Tool Calling

Mastering Tool Calling: From Theory to Production

March 30, 2026
11 min read

Tool calling transforms LLMs from text generators into action-taking agents. By giving models the ability to call functions, you enable them to interact with databases, APIs, and external systems. This guide covers everything from basic tool definitions to production-grade function execution.

Understanding Tool Calling

Tool calling (also called function calling) allows LLMs to request execution of predefined functions. The model doesn't execute functions directly - it outputs structured requests that your code executes. This separation is crucial for security and reliability. The LLM decides when and how to use tools based on function descriptions you provide.

Defining Effective Tools

Tool definitions include name, description, and parameter schema. Write clear, specific descriptions - the LLM uses these to decide when to call the tool. Use descriptive parameter names. Provide examples in descriptions. Keep tools focused on single responsibilities. A tool that does too much confuses the model.

tools = [
    {
        "name": "search_database",
        "description": "Search the product database for items matching the query. Use this when users ask about product availability, prices, or specifications.",
        "parameters": {
            "type": "object",
            "properties": {
                "query": {
                    "type": "string",
                    "description": "The search query, e.g. 'wireless headphones under $100'"
                },
                "limit": {
                    "type": "integer",
                    "description": "Maximum number of results to return (default: 5)"
                }
            },
            "required": ["query"]
        }
    }
]

Implementing Safe Tool Execution

Never execute tool calls blindly. Validate all parameters before execution. Implement rate limiting to prevent abuse. Use timeouts to prevent hanging. Sanitize inputs to prevent injection attacks. For destructive operations (delete, update), require explicit confirmation. Log all tool executions for auditing.

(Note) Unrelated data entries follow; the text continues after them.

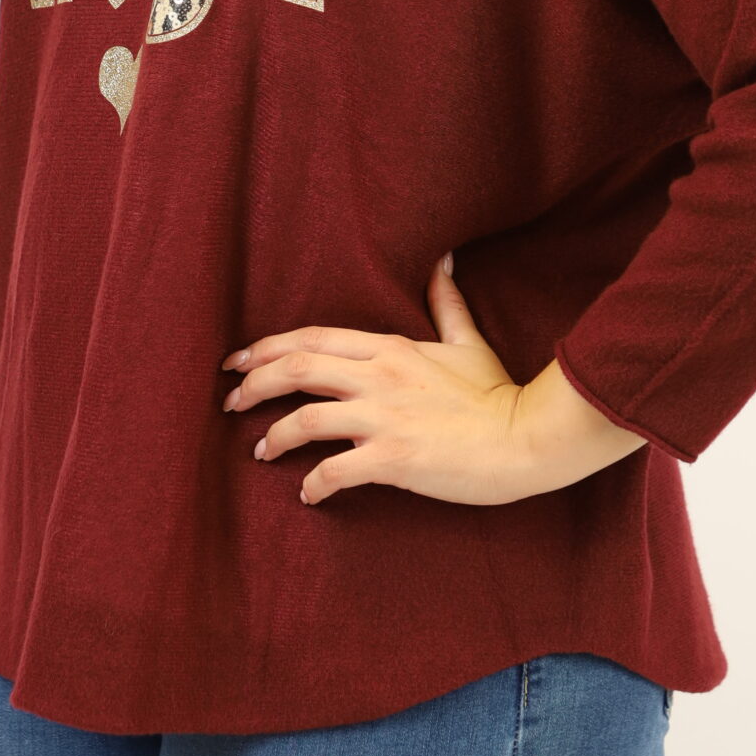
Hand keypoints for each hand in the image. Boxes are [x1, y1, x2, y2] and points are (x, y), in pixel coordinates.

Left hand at [220, 251, 637, 506]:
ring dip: (273, 437)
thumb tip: (444, 261)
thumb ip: (447, 304)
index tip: (237, 361)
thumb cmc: (496, 395)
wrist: (526, 439)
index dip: (266, 348)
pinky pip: (334, 471)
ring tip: (261, 451)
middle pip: (296, 370)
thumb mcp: (467, 343)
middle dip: (252, 385)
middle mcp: (379, 377)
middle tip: (230, 403)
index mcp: (389, 348)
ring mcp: (384, 418)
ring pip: (304, 420)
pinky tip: (308, 495)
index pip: (311, 339)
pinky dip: (313, 484)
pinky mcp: (393, 459)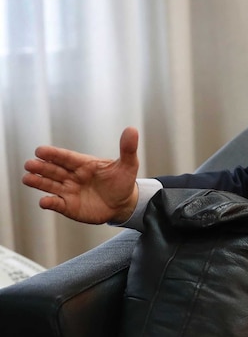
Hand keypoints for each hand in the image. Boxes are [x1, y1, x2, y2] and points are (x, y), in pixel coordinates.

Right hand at [22, 127, 139, 223]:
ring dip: (38, 182)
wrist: (124, 204)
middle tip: (30, 164)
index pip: (67, 158)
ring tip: (27, 178)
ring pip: (50, 185)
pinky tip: (44, 201)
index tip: (40, 150)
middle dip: (41, 167)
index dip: (54, 154)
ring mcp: (69, 191)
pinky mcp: (69, 206)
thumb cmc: (122, 182)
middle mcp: (73, 176)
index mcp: (84, 164)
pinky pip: (57, 203)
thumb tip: (132, 130)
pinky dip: (50, 203)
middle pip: (54, 170)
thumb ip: (127, 149)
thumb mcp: (128, 165)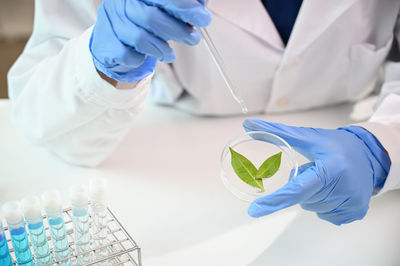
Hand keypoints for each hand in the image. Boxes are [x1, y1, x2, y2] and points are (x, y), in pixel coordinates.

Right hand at [90, 0, 211, 82]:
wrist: (113, 42)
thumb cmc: (142, 23)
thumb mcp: (161, 9)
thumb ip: (179, 6)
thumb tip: (201, 4)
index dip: (184, 6)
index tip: (203, 18)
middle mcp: (121, 3)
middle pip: (151, 17)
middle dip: (178, 31)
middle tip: (194, 38)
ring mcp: (111, 23)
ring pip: (140, 38)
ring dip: (163, 49)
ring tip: (171, 54)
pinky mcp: (107, 44)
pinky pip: (129, 55)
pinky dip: (142, 60)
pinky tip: (149, 58)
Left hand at [243, 119, 390, 224]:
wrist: (370, 155)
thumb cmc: (336, 144)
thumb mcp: (307, 137)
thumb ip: (277, 132)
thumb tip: (248, 124)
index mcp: (331, 169)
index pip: (297, 189)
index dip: (275, 201)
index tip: (254, 211)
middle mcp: (343, 188)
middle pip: (302, 199)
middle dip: (303, 186)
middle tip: (316, 170)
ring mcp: (351, 203)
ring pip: (312, 208)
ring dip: (313, 195)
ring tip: (327, 179)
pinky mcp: (355, 213)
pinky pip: (325, 216)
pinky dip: (323, 204)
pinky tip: (334, 190)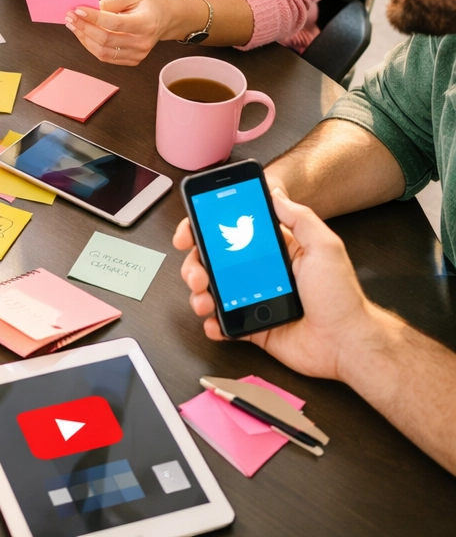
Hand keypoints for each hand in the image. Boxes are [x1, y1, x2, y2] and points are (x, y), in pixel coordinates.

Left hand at [65, 0, 178, 65]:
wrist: (167, 18)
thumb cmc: (151, 3)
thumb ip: (110, 2)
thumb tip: (89, 9)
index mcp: (146, 23)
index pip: (114, 23)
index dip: (93, 17)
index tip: (78, 9)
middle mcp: (143, 42)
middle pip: (106, 39)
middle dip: (84, 27)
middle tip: (70, 16)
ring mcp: (138, 54)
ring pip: (102, 51)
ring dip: (84, 38)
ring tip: (73, 25)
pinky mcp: (132, 60)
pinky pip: (106, 57)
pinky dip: (91, 46)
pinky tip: (84, 34)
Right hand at [173, 187, 374, 380]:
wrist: (348, 344)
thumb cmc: (341, 297)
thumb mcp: (324, 246)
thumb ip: (299, 217)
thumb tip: (274, 194)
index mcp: (273, 250)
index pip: (232, 232)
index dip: (205, 229)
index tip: (189, 232)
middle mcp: (258, 272)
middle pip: (212, 261)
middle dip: (194, 264)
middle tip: (196, 271)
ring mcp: (252, 299)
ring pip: (212, 290)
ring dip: (198, 292)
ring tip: (203, 298)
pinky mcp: (252, 326)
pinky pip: (224, 323)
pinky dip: (212, 323)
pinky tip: (214, 321)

Handling Tool Errors Gracefully

Tools will fail - databases go down, APIs timeout, parameters are invalid. Catch exceptions and return informative error messages to the LLM. The model can then retry with different parameters or choose alternative approaches. Don't expose internal error details that could leak sensitive information.

Database Tool Calling Patterns

For database operations, create separate tools for read and write operations. Read tools can be more permissive. Write tools need strict validation. Use parameterized queries to prevent SQL injection. Implement row-level security. Consider read-only database replicas for tool queries to protect production data.

API Integration Best Practices

When tools call external APIs, implement retry logic with exponential backoff. Cache responses when appropriate. Set reasonable timeouts. Handle rate limits gracefully. For APIs requiring authentication, manage credentials securely - never pass them through the LLM. Consider using API gateways for additional security and monitoring.

Conclusion

Tool calling is what makes AI agents truly useful. By following these patterns - clear definitions, safe execution, graceful error handling - you can build reliable systems that interact with the real world. Start with simple read-only tools, validate thoroughly, and expand capabilities incrementally.